Trump once he took office signed an executive order that banned the State Department from issuing passports with “X” gender markers. The lawsuit notes Schlacter received his new passport in February.
“The passport has his correct legal name, but now has an incorrect sex marker of ‘F’ or ‘female,'” notes the lawsuit. “Mr. Schlacter also received a letter from the State Department notifying him that ‘the date of birth, place of birth, name, or sex was corrected on your passport application,’ with ‘sex’ circled in red. The stated reason was ‘to correct your information to show your biological sex at birth.'”
“I, like many transgender people, experience fear of harassment or violence when moving through public spaces, especially where a photo ID is required,” said Schlacter in the press release that announced the lawsuit. “My safety is further at risk because of my inaccurate passport. I am unwilling to subject myself and my family to the threat of harassment and discrimination at the hands of border officials or anyone who views my passport.”
Former Secretary of State Antony Blinken in June 2021 announced the State Department would begin to issue gender-neutral passports and documents for American citizens who were born overseas.
Dana Zzyym, an intersex U.S. Navy veteran who identifies as nonbinary, in 2015 filed a federal lawsuit against the State Department after it denied their application for a passport with an “X” gender marker.
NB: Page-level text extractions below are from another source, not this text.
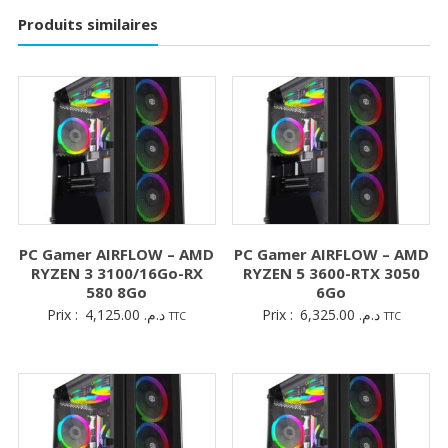
Produits similaires
PC Gamer AIRFLOW – AMD
PC Gamer AIRFLOW – AMD
RYZEN 3 3100/16Go-RX
RYZEN 5 3600-RTX 3050
580 8Go
6Go
Prix :
4,125.00
د.م.
Prix :
6,325.00
د.م.
TTC
TTC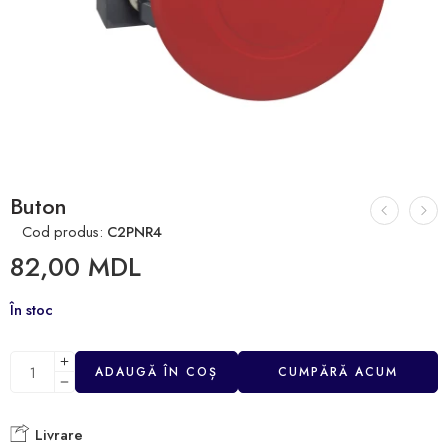
Buton
Cod produs:
C2PNR4
82,00
MDL
În stoc
ADAUGĂ ÎN COȘ
CUMPĂRĂ ACUM
Livrare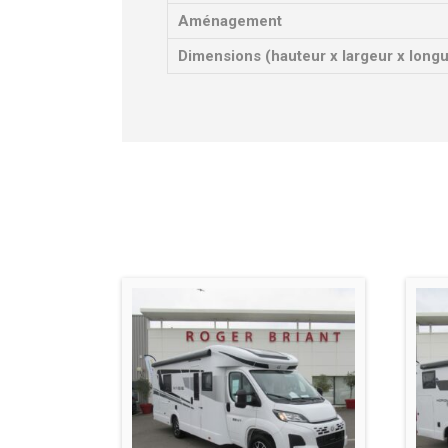
Aménagement
Dimensions (hauteur x largeur x long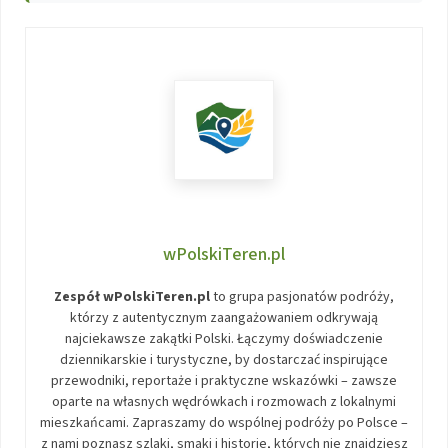
wPolskiTeren.pl
Zespół wPolskiTeren.pl
to grupa pasjonatów podróży,
którzy z autentycznym zaangażowaniem odkrywają
najciekawsze zakątki Polski. Łączymy doświadczenie
dziennikarskie i turystyczne, by dostarczać inspirujące
przewodniki, reportaże i praktyczne wskazówki – zawsze
oparte na własnych wędrówkach i rozmowach z lokalnymi
mieszkańcami. Zapraszamy do wspólnej podróży po Polsce –
z nami poznasz szlaki, smaki i historie, których nie znajdziesz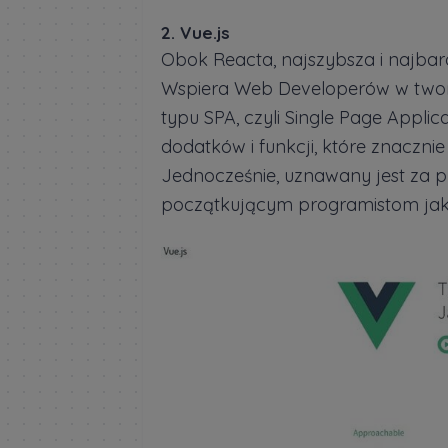
2. Vue.js
Obok Reacta, najszybsza i najbard
Wspiera Web Developerów w tworze
typu SPA, czyli Single Page Applic
dodatków i funkcji, które znaczn
Jednocześnie, uznawany jest za 
początkującym programistom jako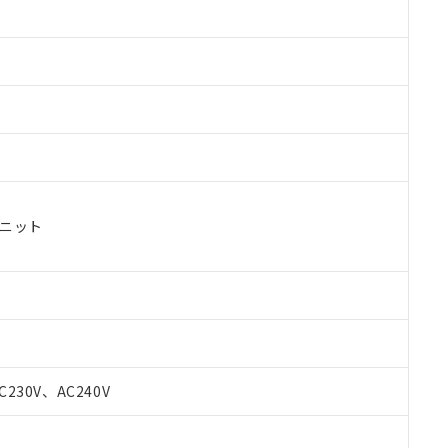
ユニット
C230V、AC240V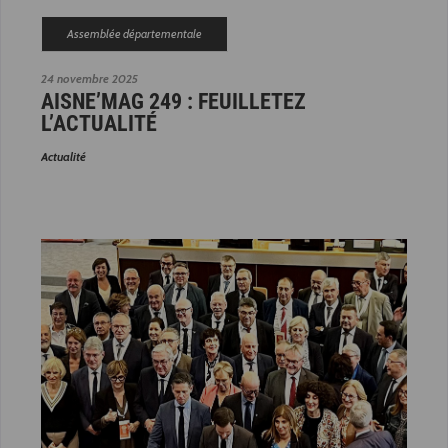
Assemblée départementale
24 novembre 2025
AISNE’MAG 249 : FEUILLETEZ
L’ACTUALITÉ
Actualité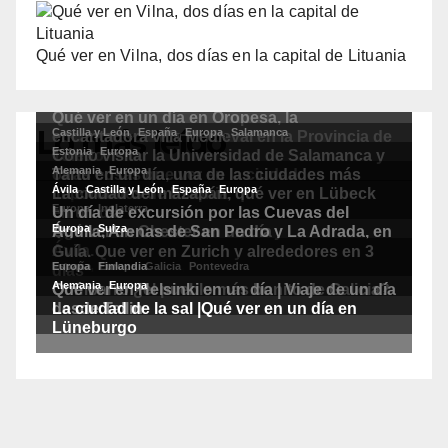
Qué ver en Vilna, dos días en la capital de Lituania
Lo más leído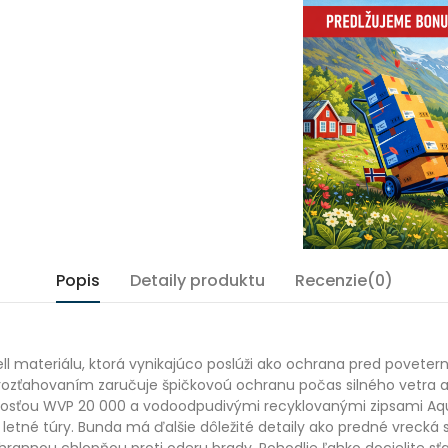
Popis
Detaily produktu
Recenzie(0)
ll materiálu, ktorá vynikajúco poslúži ako ochrana pred povete
zťahovaním zaručuje špičkovoú ochranu počas silného vetra a l
šnosťou WVP 20 000 a vodoodpudivými recyklovanými zipsami Aq
 letné túry. Bunda má ďalšie dôležité detaily ako predné vrecká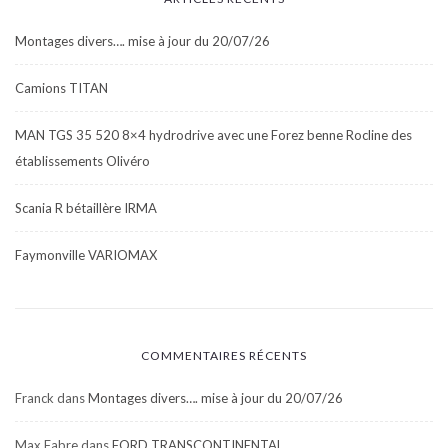
Montages divers…. mise à jour du 20/07/26
Camions TITAN
MAN TGS 35 520 8×4 hydrodrive avec une Forez benne Rocline des
établissements Olivéro
Scania R bétaillère IRMA
Faymonville VARIOMAX
COMMENTAIRES RÉCENTS
Franck
dans
Montages divers…. mise à jour du 20/07/26
Max Fabre
dans
FORD TRANSCONTINENTAL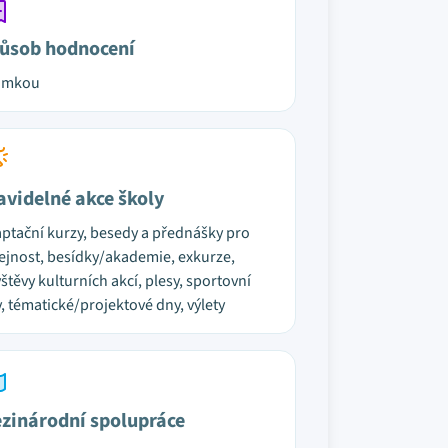
ůsob hodnocení
ámkou
avidelné akce školy
ptační kurzy, besedy a přednášky pro
ejnost, besídky/akademie, exkurze,
štěvy kulturních akcí, plesy, sportovní
, tématické/projektové dny, výlety
zinárodní spolupráce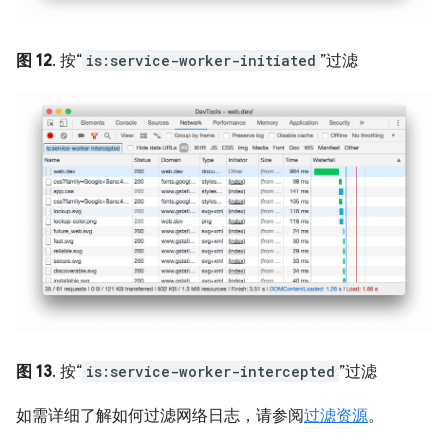
图 12
. 按“
is:service-worker-initiated
”过滤
图 13
. 按“
is:service-worker-intercepted
”过滤
如需详细了解如何过滤网络日志，请参阅
过滤资源
。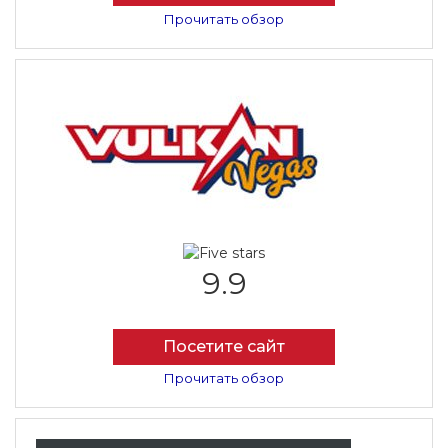
Прочитать обзор
9.9
Посетите сайт
Прочитать обзор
Zzyym in October 2021 received the first gender-neutral American passport.
Lambda Legal represented Zzyym.
The State Department policy took effect on April 11, 2022.
Trump signed his executive order shortly after he took office in January. Germany, Denmark, Finland, and the Netherlands are among the countries that have issued travel advisories for trans and nonbinary people who plan to visit the U.S.
A federal judge in Boston earlier this month issued a preliminary injunction against the executive order. The American Civil Liberties Union filed the lawsuit on behalf of seven trans and nonbinary people.